■ Goal of the exercise
Repeat the text lines of all the entries word for word, leaving out the pictures.

____

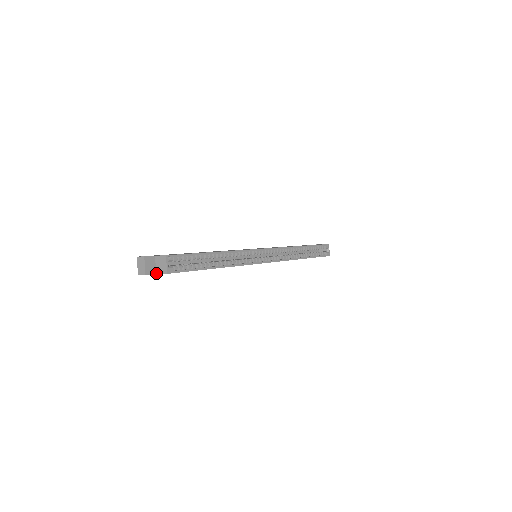
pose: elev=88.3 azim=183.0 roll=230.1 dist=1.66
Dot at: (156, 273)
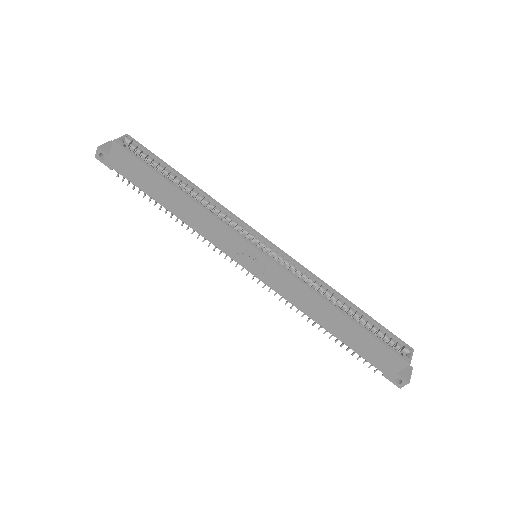
Dot at: (109, 155)
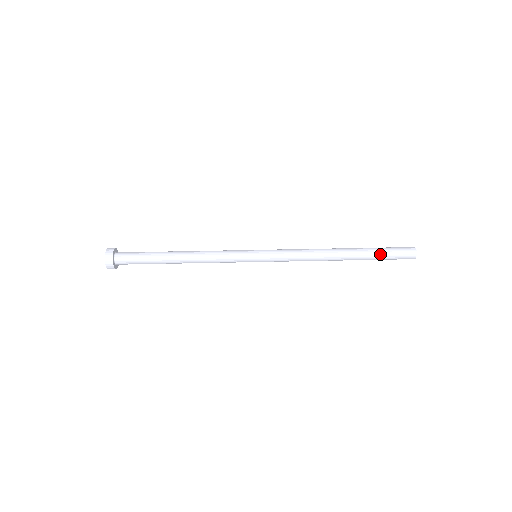
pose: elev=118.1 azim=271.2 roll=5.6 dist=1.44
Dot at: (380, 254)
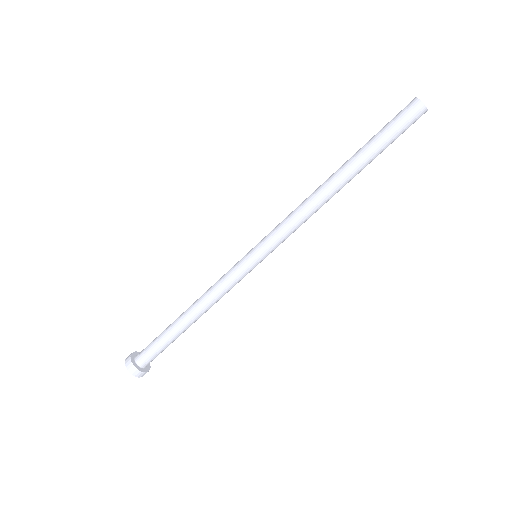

____

■ Output for this exercise
pose: elev=88.3 azim=183.0 roll=230.1 dist=1.66
Dot at: (156, 273)
Dot at: (109, 155)
pose: elev=118.1 azim=271.2 roll=5.6 dist=1.44
Dot at: (380, 254)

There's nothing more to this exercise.